Greek Reforms Might Actually Work: OECD
Progress on the Greek government's structural reform program has been "impressive" and could succeed in reducing the country's debt to GDP (gross domestic product) ratio to sustainable levels, the Organization for Economic Cooperation and Development (OECD) said Tuesday.
On July 21, the International Monetary Fund (IMF), European Union (EU) and European Central Bank (ECB) agreed a fresh 109 billion euro ($155 billion) bailout package, including voluntary participation from the private sector, which – temporarily at least – closed the Greek financing gap. The package was conditional on structural and fiscal reform to the country's economy.
If those reforms are fully implemented, Greece's debt to GDP ratio could peak in 2013 and fall back, according to the OECD's economic survey of Greece, which used "conservative" estimates of growth and bank interest rates to conclude that the Greek debt to GDP ratio could fall below 60 percent within 20 years.
“Reforms carried out over the past year are impressive. This achievement does not always seem to be properly appreciated in Greece or abroad. With improved competitiveness, we are seeing the first signs that the much needed macro-economic adjustment is gradually taking place," OECD secretary-general Angel Gurria said in a statement accompanying the release.

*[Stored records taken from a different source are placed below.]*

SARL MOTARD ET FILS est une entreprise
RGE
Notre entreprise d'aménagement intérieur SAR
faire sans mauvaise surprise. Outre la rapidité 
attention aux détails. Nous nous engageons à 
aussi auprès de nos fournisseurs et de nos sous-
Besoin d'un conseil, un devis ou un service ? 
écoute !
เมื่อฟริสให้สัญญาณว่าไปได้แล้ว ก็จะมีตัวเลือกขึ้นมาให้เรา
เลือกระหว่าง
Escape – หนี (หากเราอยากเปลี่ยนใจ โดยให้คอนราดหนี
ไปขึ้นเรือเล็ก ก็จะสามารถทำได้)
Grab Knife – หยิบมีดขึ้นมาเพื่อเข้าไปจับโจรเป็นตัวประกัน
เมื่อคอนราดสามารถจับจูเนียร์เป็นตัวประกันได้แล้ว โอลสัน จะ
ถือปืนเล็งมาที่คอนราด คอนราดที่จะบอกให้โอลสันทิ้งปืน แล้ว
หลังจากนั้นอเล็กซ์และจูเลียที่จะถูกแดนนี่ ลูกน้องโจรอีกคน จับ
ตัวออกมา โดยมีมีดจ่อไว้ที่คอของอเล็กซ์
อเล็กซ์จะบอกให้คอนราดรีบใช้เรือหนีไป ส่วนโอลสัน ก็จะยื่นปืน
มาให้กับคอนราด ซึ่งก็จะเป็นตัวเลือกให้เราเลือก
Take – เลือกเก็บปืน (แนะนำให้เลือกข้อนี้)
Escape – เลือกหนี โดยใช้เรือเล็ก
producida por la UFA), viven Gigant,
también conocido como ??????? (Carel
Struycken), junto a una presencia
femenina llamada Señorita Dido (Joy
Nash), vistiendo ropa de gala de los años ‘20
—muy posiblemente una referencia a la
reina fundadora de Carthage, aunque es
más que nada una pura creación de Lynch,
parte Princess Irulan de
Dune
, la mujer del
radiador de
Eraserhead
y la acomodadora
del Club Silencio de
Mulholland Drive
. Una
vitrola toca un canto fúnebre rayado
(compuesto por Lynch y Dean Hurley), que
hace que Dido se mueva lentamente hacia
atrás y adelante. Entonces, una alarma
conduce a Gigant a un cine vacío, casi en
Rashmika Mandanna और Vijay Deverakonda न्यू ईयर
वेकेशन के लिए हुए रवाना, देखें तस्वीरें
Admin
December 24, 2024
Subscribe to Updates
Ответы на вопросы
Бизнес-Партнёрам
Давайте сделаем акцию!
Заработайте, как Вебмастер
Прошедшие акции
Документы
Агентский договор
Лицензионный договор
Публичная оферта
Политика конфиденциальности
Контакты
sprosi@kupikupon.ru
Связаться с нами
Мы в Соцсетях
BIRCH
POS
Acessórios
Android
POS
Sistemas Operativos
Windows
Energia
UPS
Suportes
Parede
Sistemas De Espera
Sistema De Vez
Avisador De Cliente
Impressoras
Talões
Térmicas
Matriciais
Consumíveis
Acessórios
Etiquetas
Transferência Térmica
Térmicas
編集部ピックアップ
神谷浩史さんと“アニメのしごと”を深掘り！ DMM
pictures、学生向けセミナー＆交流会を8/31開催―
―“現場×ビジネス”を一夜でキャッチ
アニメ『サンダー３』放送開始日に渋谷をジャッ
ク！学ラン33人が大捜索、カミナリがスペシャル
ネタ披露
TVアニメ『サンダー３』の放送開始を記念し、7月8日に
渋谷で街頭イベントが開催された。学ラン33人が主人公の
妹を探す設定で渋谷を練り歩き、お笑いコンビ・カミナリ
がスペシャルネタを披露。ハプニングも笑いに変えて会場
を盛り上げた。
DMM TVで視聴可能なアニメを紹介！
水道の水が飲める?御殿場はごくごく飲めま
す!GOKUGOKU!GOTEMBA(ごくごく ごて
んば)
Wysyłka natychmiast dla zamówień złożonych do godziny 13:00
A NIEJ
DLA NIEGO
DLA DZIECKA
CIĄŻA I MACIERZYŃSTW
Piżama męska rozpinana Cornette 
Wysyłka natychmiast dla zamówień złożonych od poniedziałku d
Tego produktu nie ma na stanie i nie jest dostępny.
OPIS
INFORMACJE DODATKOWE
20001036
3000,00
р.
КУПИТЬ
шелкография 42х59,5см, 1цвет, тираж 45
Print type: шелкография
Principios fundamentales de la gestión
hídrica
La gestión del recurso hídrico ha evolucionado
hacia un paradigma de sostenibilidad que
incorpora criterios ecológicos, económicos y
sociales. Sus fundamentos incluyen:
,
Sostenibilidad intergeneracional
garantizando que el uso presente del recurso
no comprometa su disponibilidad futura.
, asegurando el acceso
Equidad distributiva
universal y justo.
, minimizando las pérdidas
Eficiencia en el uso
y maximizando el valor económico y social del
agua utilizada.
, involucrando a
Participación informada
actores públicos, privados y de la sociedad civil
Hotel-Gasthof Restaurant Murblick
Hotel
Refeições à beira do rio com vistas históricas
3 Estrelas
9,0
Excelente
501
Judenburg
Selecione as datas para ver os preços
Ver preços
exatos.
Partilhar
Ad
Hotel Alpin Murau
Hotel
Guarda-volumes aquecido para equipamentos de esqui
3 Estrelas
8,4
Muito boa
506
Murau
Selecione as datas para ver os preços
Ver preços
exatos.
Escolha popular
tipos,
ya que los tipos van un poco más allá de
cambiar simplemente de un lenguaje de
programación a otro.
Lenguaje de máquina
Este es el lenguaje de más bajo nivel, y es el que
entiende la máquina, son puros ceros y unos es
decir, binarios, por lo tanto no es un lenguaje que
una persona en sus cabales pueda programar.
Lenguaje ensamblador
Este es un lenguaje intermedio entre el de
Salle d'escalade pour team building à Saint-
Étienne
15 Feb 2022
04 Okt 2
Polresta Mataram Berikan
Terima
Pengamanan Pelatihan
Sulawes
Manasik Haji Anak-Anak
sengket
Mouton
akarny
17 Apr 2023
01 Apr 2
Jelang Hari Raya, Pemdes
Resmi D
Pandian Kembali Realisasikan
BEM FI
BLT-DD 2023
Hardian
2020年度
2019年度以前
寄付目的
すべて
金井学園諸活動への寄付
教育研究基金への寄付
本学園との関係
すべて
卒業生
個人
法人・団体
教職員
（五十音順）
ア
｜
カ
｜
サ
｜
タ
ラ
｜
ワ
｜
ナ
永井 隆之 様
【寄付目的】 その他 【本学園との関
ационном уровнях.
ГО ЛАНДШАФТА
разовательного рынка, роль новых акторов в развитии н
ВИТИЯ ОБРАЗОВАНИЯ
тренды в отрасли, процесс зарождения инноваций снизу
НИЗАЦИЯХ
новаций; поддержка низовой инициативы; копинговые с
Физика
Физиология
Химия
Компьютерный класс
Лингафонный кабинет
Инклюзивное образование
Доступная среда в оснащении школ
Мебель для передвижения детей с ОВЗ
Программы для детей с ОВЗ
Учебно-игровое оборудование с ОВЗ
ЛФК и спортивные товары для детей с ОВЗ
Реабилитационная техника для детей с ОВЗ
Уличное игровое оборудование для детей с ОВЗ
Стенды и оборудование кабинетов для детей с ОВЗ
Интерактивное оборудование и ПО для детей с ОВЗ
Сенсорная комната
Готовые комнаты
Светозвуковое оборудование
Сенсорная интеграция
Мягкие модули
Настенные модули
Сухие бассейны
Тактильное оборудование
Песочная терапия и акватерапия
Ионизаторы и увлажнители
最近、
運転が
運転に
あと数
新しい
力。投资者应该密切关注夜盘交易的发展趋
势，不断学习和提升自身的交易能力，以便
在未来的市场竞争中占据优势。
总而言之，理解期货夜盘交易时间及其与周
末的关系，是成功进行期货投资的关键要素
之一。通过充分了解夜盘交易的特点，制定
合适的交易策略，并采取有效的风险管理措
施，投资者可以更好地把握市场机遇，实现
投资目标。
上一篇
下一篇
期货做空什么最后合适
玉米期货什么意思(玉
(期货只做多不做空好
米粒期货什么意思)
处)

However, he warned, "A key prerequisite of success is that the burden and benefits of reform be, and be seen to be, broadly and fairly shared. Clearly, the key to success will be in implementation, which will have to be impeccable."
Markets have struggled to believe in the ability of the Greek government to bring about the sweeping reforms to revenue collection, government spending and public sector service delivery required to bring the country's moribund economy back to sustained growth.
However, the OECD said, the Greek authorities have "energetically and resolutely" implemented reforms and fiscal consolidation, cutting the budget deficit by 5 percent in 2010.
Communicating to the market and to the Greek people the importance of the austerity program will be vital to its success, the OECD noted. The sustained protests in Syntagma Square in Athens as the Greek parliament voted through the austerity bill showed the depth of resistance locally to what is likely to be a painful period of economic adjustment.
Likewise, the government will need to face the backlash from breaking up the notoriously deep networks of vested interests and special rights and dealing with widespread tax evasion.
"Social acceptability of adjustment also demands a fair burden sharing, which requires a firm stance against tax offenders, and vested interests of groups of workers or owners of special rights protecting their rents," the OECD said. "It is also essential to communicate more widely that the reforms are in the long-term interest of Greece. There are no easy solutions, nor realistic alternatives to drastic policy changes."
The OECD report makes only a marginal reference to the possibility of a Greek default – a situation many in the market still consider an inevitability. If so, the hardest hit would be the Greek banks themselves.
However, as the OECD report noted, proposed reforms to the European Financial Stability Facility, which would allow the bailout mechanism to inject capital into the banking sector, could provide some confidence that the industry could survive a selective default.